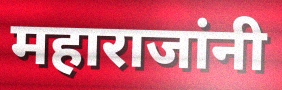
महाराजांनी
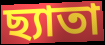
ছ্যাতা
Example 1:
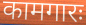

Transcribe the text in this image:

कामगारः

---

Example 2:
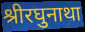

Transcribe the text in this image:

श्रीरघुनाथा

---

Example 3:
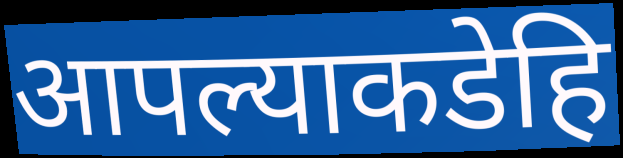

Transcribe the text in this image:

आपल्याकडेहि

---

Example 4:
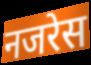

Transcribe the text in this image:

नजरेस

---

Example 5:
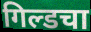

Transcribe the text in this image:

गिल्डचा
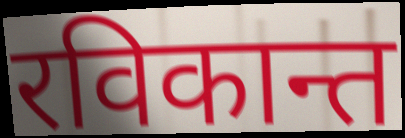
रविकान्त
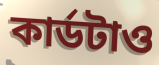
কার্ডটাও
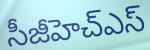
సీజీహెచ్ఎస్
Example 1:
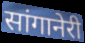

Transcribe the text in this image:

** Work instructions **
Identify every line above that includes the word "Example", and show those lines.

** Solved problem **
Example 1:
Example 2:
Example 3:
Example 4:
Example 5:
Example 1:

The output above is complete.